BEGIN Supplied material

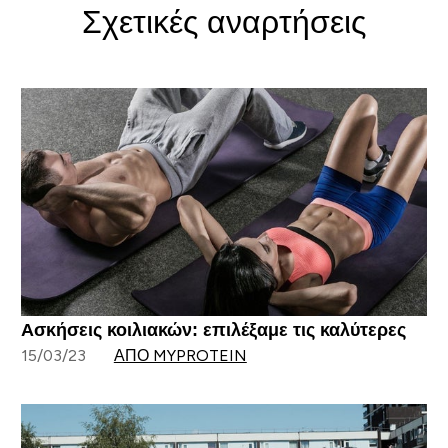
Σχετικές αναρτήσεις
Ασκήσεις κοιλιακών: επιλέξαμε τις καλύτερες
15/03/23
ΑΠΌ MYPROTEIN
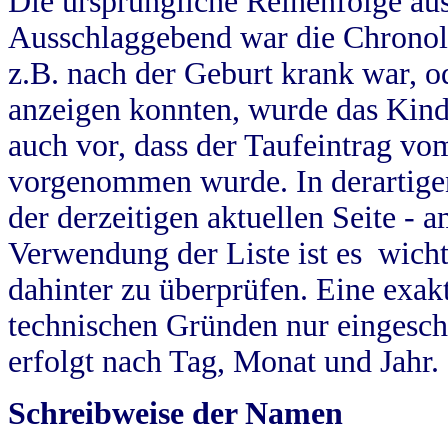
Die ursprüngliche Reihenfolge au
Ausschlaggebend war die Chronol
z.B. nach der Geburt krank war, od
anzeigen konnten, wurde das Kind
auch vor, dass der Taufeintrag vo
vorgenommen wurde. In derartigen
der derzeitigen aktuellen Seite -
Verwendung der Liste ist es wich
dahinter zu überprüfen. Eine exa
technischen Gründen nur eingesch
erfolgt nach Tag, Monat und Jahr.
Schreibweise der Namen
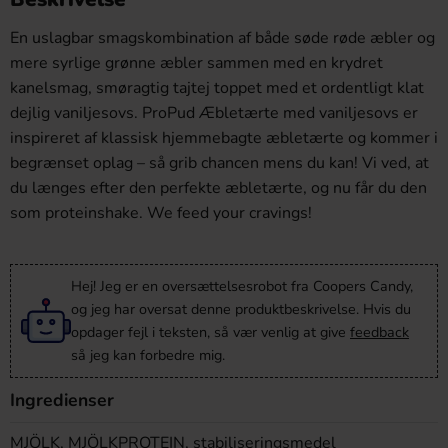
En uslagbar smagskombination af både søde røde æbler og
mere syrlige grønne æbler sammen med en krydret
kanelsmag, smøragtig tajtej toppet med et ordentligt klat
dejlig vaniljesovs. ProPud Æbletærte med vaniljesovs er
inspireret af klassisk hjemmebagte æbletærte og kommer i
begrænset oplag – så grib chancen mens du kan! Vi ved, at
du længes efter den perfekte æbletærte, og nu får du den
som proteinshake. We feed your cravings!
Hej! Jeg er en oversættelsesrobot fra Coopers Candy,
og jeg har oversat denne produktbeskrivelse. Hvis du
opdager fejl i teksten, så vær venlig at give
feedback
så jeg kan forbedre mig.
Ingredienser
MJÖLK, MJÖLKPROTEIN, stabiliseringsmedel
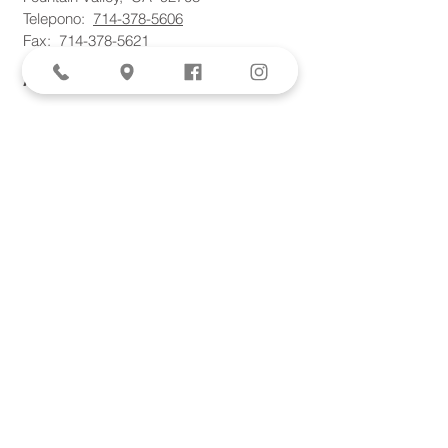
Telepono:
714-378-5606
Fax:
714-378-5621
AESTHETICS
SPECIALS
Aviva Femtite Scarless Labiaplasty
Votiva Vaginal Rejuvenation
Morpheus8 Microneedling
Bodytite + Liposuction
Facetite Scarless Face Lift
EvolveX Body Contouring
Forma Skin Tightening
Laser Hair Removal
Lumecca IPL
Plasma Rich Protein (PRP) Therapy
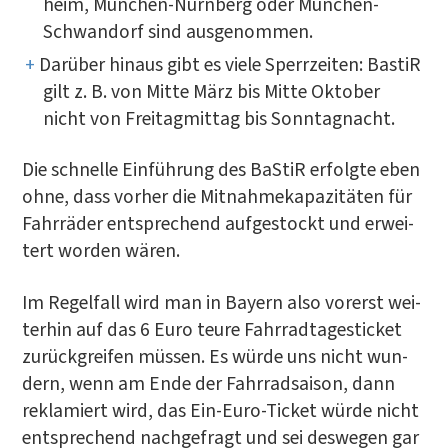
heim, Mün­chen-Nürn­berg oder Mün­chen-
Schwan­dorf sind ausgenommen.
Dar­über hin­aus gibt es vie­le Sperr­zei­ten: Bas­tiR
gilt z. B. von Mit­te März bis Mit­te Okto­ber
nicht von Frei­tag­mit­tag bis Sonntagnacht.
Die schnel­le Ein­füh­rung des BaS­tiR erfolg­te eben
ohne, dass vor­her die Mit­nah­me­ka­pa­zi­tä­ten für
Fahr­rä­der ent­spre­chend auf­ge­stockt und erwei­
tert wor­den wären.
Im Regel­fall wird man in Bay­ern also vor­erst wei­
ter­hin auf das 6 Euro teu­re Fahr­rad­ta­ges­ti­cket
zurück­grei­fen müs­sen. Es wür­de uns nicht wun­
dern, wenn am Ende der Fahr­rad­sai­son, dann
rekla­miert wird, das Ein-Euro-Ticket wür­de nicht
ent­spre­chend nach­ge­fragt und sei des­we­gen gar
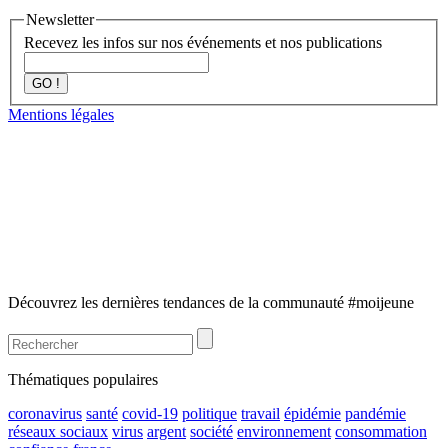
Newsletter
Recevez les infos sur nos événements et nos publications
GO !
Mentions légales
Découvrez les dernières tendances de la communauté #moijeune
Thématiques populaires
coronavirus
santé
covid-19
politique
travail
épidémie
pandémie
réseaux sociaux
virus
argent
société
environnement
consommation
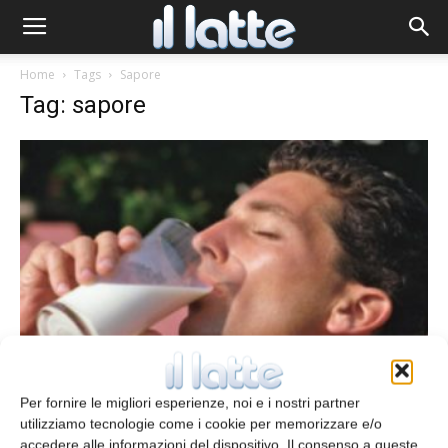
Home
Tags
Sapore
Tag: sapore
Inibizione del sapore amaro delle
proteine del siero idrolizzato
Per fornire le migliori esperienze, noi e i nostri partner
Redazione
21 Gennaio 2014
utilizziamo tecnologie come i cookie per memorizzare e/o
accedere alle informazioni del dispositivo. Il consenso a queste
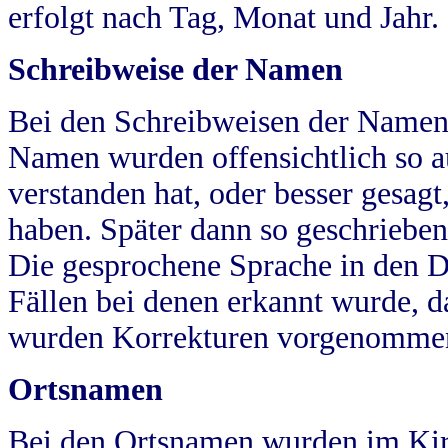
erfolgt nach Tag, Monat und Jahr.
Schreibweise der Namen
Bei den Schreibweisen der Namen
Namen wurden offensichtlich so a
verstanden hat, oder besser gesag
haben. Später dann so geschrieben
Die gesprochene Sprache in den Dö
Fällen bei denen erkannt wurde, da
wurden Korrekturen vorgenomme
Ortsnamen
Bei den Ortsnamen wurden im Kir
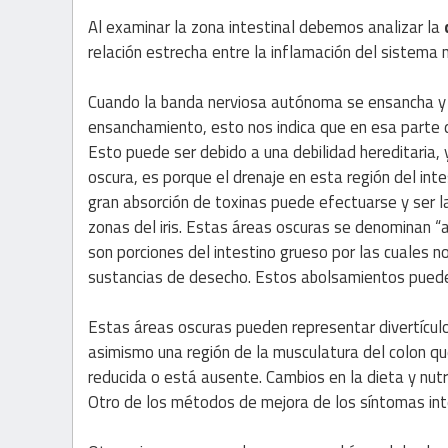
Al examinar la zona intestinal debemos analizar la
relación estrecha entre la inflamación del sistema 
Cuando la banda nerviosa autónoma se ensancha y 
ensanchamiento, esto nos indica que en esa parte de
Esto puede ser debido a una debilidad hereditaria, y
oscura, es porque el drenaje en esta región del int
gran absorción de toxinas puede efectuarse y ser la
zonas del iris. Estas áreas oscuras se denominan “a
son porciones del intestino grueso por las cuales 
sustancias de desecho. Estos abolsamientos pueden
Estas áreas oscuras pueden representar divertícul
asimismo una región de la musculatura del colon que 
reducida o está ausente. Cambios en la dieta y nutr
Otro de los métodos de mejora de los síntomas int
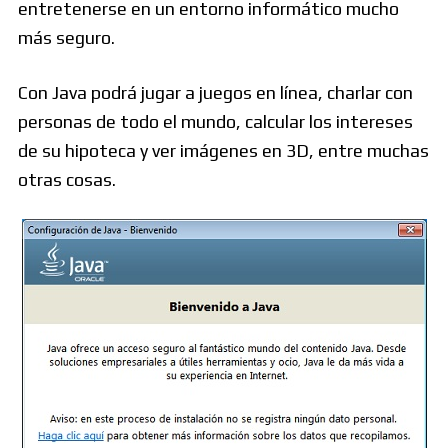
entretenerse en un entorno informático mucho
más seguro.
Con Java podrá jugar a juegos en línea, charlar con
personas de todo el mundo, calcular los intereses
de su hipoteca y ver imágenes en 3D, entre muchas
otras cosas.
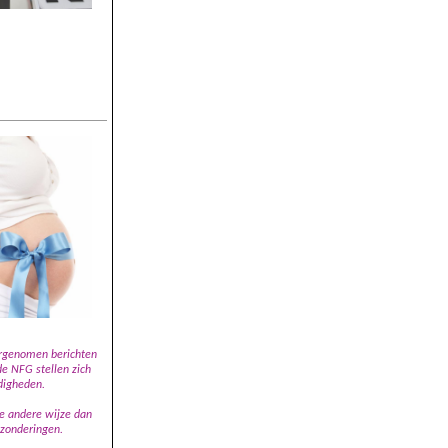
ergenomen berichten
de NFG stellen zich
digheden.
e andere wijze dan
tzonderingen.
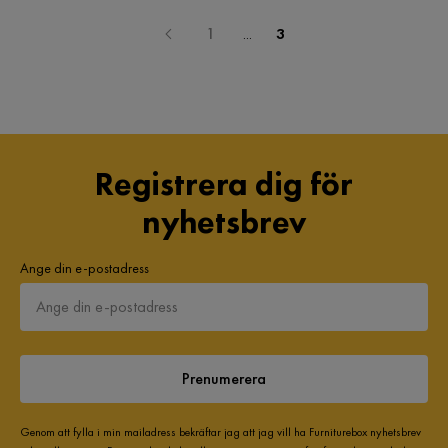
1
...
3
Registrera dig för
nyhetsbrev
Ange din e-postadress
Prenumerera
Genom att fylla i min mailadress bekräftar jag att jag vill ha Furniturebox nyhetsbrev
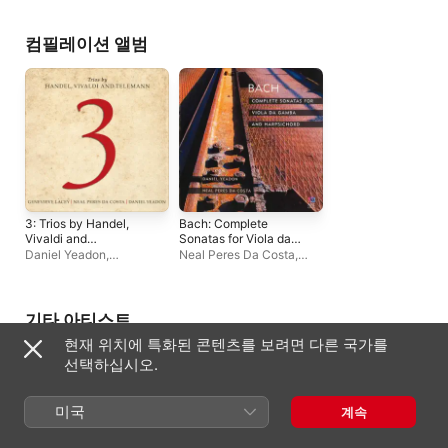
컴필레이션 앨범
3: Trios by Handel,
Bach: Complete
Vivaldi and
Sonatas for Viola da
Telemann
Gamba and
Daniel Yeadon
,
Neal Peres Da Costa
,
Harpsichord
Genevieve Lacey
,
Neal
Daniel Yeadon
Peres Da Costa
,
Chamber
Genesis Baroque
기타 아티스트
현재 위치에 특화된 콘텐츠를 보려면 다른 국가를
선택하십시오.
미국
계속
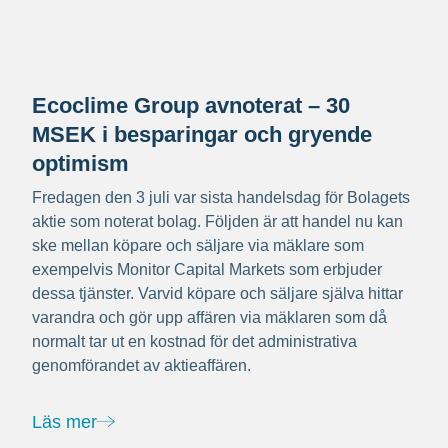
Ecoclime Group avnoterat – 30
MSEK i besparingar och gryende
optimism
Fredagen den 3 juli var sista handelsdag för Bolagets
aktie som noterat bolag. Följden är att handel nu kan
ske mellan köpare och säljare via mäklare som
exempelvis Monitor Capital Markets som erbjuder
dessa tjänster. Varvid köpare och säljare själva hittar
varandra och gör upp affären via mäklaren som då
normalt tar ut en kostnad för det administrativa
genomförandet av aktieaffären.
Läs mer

END Supplied material

> _What to do_: Each record must appear again exactly as written above, without its pictures.

> _Exercise answer_:
Σχετικές αναρτήσεις
Ασκήσεις κοιλιακών: επιλέξαμε τις καλύτερες
15/03/23
ΑΠΌ MYPROTEIN
Die ursprüngliche Reihenfolge au
Ausschlaggebend war die Chronol
z.B. nach der Geburt krank war, od
anzeigen konnten, wurde das Kind
auch vor, dass der Taufeintrag vo
vorgenommen wurde. In derartigen
der derzeitigen aktuellen Seite -
Verwendung der Liste ist es wich
dahinter zu überprüfen. Eine exa
technischen Gründen nur eingesch
erfolgt nach Tag, Monat und Jahr.
Schreibweise der Namen
En uslagbar smagskombination af både søde røde æbler og
mere syrlige grønne æbler sammen med en krydret
kanelsmag, smøragtig tajtej toppet med et ordentligt klat
dejlig vaniljesovs. ProPud Æbletærte med vaniljesovs er
inspireret af klassisk hjemmebagte æbletærte og kommer i
begrænset oplag – så grib chancen mens du kan! Vi ved, at
du længes efter den perfekte æbletærte, og nu får du den
som proteinshake. We feed your cravings!
Hej! Jeg er en oversættelsesrobot fra Coopers Candy,
og jeg har oversat denne produktbeskrivelse. Hvis du
opdager fejl i teksten, så vær venlig at give
feedback
så jeg kan forbedre mig.
Ingredienser
MJÖLK, MJÖLKPROTEIN, stabiliseringsmedel
Telepono:
714-378-5606
Fax:
714-378-5621
AESTHETICS
SPECIALS
Aviva Femtite Scarless Labiaplasty
Votiva Vaginal Rejuvenation
Morpheus8 Microneedling
Bodytite + Liposuction
Facetite Scarless Face Lift
EvolveX Body Contouring
Forma Skin Tightening
Laser Hair Removal
Lumecca IPL
Plasma Rich Protein (PRP) Therapy
heim, Mün­chen-Nürn­berg oder Mün­chen-
Schwan­dorf sind ausgenommen.
Dar­über hin­aus gibt es vie­le Sperr­zei­ten: Bas­tiR
gilt z. B. von Mit­te März bis Mit­te Okto­ber
nicht von Frei­tag­mit­tag bis Sonntagnacht.
Die schnel­le Ein­füh­rung des BaS­tiR erfolg­te eben
ohne, dass vor­her die Mit­nah­me­ka­pa­zi­tä­ten für
Fahr­rä­der ent­spre­chend auf­ge­stockt und erwei­
tert wor­den wären.
Im Regel­fall wird man in Bay­ern also vor­erst wei­
ter­hin auf das 6 Euro teu­re Fahr­rad­ta­ges­ti­cket
zurück­grei­fen müs­sen. Es wür­de uns nicht wun­
dern, wenn am Ende der Fahr­rad­sai­son, dann
rekla­miert wird, das Ein-Euro-Ticket wür­de nicht
ent­spre­chend nach­ge­fragt und sei des­we­gen gar
Newsletter
Recevez les infos sur nos événements et nos publications
GO !
Mentions légales
Découvrez les dernières tendances de la communauté #moijeune
Thématiques populaires
coronavirus
santé
covid-19
politique
travail
épidémie
pandémie
réseaux sociaux
virus
argent
société
environnement
consommation
Home
Tags
Sapore
Tag: sapore
Inibizione del sapore amaro delle
proteine del siero idrolizzato
Per fornire le migliori esperienze, noi e i nostri partner
Redazione
21 Gennaio 2014
utilizziamo tecnologie come i cookie per memorizzare e/o
accedere alle informazioni del dispositivo. Il consenso a queste
erfolgt nach Tag, Monat und Jahr.
Schreibweise der Namen
Bei den Schreibweisen der Namen
Namen wurden offensichtlich so a
verstanden hat, oder besser gesag
haben. Später dann so geschrieben
Die gesprochene Sprache in den Dö
Fällen bei denen erkannt wurde, da
wurden Korrekturen vorgenomme
Ortsnamen
Bei den Ortsnamen wurden im Kir
Al examinar la zona intestinal debemos analizar la
relación estrecha entre la inflamación del sistema 
Cuando la banda nerviosa autónoma se ensancha y 
ensanchamiento, esto nos indica que en esa parte de
Esto puede ser debido a una debilidad hereditaria, y
oscura, es porque el drenaje en esta región del int
gran absorción de toxinas puede efectuarse y ser la
zonas del iris. Estas áreas oscuras se denominan “a
son porciones del intestino grueso por las cuales 
sustancias de desecho. Estos abolsamientos pueden
Estas áreas oscuras pueden representar divertícul
asimismo una región de la musculatura del colon que 
reducida o está ausente. Cambios en la dieta y nutr
Otro de los métodos de mejora de los síntomas int
entretenerse en un entorno informático mucho
más seguro.
Con Java podrá jugar a juegos en línea, charlar con
personas de todo el mundo, calcular los intereses
de su hipoteca y ver imágenes en 3D, entre muchas
otras cosas.
ergenomen berichten
de NFG stellen zich
digheden.
e andere wijze dan
tzonderingen.
1
...
3
Registrera dig för
nyhetsbrev
Ange din e-postadress
Prenumerera
Genom att fylla i min mailadress bekräftar jag att jag vill ha Furniturebox nyhetsbrev
컴필레이션 앨범
3: Trios by Handel,
Bach: Complete
Vivaldi and
Sonatas for Viola da
Telemann
Gamba and
Daniel Yeadon
,
Neal Peres Da Costa
,
Harpsichord
Genevieve Lacey
,
Neal
Daniel Yeadon
Peres Da Costa
,
Chamber
Genesis Baroque
기타 아티스트
현재 위치에 특화된 콘텐츠를 보려면 다른 국가를
선택하십시오.
미국
계속
Ecoclime Group avnoterat – 30
MSEK i besparingar och gryende
optimism
Fredagen den 3 juli var sista handelsdag för Bolagets
aktie som noterat bolag. Följden är att handel nu kan
ske mellan köpare och säljare via mäklare som
exempelvis Monitor Capital Markets som erbjuder
dessa tjänster. Varvid köpare och säljare själva hittar
varandra och gör upp affären via mäklaren som då
normalt tar ut en kostnad för det administrativa
genomförandet av aktieaffären.
Läs mer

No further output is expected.